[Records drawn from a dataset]
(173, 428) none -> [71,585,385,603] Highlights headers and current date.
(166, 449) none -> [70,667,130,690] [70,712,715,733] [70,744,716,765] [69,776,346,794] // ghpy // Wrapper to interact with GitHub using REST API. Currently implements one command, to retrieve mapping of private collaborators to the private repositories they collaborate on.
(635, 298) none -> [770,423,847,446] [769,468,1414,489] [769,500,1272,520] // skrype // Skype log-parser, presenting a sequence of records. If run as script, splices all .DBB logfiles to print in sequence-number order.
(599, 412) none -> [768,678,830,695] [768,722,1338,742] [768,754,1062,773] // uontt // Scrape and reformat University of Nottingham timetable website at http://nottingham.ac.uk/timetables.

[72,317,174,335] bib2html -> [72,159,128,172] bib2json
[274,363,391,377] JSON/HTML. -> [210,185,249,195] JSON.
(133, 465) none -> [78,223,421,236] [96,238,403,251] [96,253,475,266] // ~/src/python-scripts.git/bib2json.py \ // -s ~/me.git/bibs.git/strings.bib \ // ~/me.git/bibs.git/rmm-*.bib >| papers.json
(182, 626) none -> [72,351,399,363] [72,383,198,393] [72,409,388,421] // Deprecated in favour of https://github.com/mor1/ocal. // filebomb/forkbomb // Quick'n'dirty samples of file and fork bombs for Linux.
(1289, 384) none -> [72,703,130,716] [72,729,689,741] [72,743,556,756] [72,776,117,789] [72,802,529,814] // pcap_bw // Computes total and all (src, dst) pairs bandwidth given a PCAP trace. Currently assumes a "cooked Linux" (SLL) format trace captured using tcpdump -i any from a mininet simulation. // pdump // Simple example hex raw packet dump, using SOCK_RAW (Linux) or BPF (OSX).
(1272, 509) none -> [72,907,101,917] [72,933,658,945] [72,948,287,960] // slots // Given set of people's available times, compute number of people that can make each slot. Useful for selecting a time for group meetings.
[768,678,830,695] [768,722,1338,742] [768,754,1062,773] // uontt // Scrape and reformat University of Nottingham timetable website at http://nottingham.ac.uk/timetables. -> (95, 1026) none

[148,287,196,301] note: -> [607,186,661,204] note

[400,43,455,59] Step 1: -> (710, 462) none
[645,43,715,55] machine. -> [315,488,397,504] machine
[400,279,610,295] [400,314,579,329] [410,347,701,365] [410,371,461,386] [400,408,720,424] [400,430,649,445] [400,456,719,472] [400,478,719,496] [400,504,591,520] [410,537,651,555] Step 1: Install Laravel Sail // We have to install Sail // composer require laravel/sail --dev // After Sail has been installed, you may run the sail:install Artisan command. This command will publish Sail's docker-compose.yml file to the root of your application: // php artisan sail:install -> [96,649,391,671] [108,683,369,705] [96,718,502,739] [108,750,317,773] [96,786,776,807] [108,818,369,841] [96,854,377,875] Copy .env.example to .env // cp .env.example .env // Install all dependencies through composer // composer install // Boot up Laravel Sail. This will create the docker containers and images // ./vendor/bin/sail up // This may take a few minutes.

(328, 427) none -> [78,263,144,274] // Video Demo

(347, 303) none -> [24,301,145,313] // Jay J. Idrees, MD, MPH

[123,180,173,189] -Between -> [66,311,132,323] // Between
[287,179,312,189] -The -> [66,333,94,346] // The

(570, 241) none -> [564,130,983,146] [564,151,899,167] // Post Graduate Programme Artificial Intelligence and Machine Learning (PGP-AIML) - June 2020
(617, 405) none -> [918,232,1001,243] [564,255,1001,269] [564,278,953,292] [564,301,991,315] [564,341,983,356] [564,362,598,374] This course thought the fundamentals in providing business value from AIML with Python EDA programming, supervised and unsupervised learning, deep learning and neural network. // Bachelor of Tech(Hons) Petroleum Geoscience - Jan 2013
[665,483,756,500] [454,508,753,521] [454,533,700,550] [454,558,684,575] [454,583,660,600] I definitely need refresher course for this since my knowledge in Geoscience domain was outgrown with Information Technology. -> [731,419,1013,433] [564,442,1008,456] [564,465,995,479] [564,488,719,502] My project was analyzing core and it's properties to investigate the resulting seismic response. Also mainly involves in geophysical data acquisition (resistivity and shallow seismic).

* GOAL OF THE EXERCISE *
Print all the records exactly as written.

* EXERCISE OUTPUT *
(173, 428) none -> [71,585,385,603] Highlights headers and current date.
(166, 449) none -> [70,667,130,690] [70,712,715,733] [70,744,716,765] [69,776,346,794] // ghpy // Wrapper to interact with GitHub using REST API. Currently implements one command, to retrieve mapping of private collaborators to the private repositories they collaborate on.
(635, 298) none -> [770,423,847,446] [769,468,1414,489] [769,500,1272,520] // skrype // Skype log-parser, presenting a sequence of records. If run as script, splices all .DBB logfiles to print in sequence-number order.
(599, 412) none -> [768,678,830,695] [768,722,1338,742] [768,754,1062,773] // uontt // Scrape and reformat University of Nottingham timetable website at http://nottingham.ac.uk/timetables.

[72,317,174,335] bib2html -> [72,159,128,172] bib2json
[274,363,391,377] JSON/HTML. -> [210,185,249,195] JSON.
(133, 465) none -> [78,223,421,236] [96,238,403,251] [96,253,475,266] // ~/src/python-scripts.git/bib2json.py \ // -s ~/me.git/bibs.git/strings.bib \ // ~/me.git/bibs.git/rmm-*.bib >| papers.json
(182, 626) none -> [72,351,399,363] [72,383,198,393] [72,409,388,421] // Deprecated in favour of https://github.com/mor1/ocal. // filebomb/forkbomb // Quick'n'dirty samples of file and fork bombs for Linux.
(1289, 384) none -> [72,703,130,716] [72,729,689,741] [72,743,556,756] [72,776,117,789] [72,802,529,814] // pcap_bw // Computes total and all (src, dst) pairs bandwidth given a PCAP trace. Currently assumes a "cooked Linux" (SLL) format trace captured using tcpdump -i any from a mininet simulation. // pdump // Simple example hex raw packet dump, using SOCK_RAW (Linux) or BPF (OSX).
(1272, 509) none -> [72,907,101,917] [72,933,658,945] [72,948,287,960] // slots // Given set of people's available times, compute number of people that can make each slot. Useful for selecting a time for group meetings.
[768,678,830,695] [768,722,1338,742] [768,754,1062,773] // uontt // Scrape and reformat University of Nottingham timetable website at http://nottingham.ac.uk/timetables. -> (95, 1026) none

[148,287,196,301] note: -> [607,186,661,204] note

[400,43,455,59] Step 1: -> (710, 462) none
[645,43,715,55] machine. -> [315,488,397,504] machine
[400,279,610,295] [400,314,579,329] [410,347,701,365] [410,371,461,386] [400,408,720,424] [400,430,649,445] [400,456,719,472] [400,478,719,496] [400,504,591,520] [410,537,651,555] Step 1: Install Laravel Sail // We have to install Sail // composer require laravel/sail --dev // After Sail has been installed, you may run the sail:install Artisan command. This command will publish Sail's docker-compose.yml file to the root of your application: // php artisan sail:install -> [96,649,391,671] [108,683,369,705] [96,718,502,739] [108,750,317,773] [96,786,776,807] [108,818,369,841] [96,854,377,875] Copy .env.example to .env // cp .env.example .env // Install all dependencies through composer // composer install // Boot up Laravel Sail. This will create the docker containers and images // ./vendor/bin/sail up // This may take a few minutes.

(328, 427) none -> [78,263,144,274] // Video Demo

(347, 303) none -> [24,301,145,313] // Jay J. Idrees, MD, MPH

[123,180,173,189] -Between -> [66,311,132,323] // Between
[287,179,312,189] -The -> [66,333,94,346] // The

(570, 241) none -> [564,130,983,146] [564,151,899,167] // Post Graduate Programme Artificial Intelligence and Machine Learning (PGP-AIML) - June 2020
(617, 405) none -> [918,232,1001,243] [564,255,1001,269] [564,278,953,292] [564,301,991,315] [564,341,983,356] [564,362,598,374] This course thought the fundamentals in providing business value from AIML with Python EDA programming, supervised and unsupervised learning, deep learning and neural network. // Bachelor of Tech(Hons) Petroleum Geoscience - Jan 2013
[665,483,756,500] [454,508,753,521] [454,533,700,550] [454,558,684,575] [454,583,660,600] I definitely need refresher course for this since my knowledge in Geoscience domain was outgrown with Information Technology. -> [731,419,1013,433] [564,442,1008,456] [564,465,995,479] [564,488,719,502] My project was analyzing core and it's properties to investigate the resulting seismic response. Also mainly involves in geophysical data acquisition (resistivity and shallow seismic).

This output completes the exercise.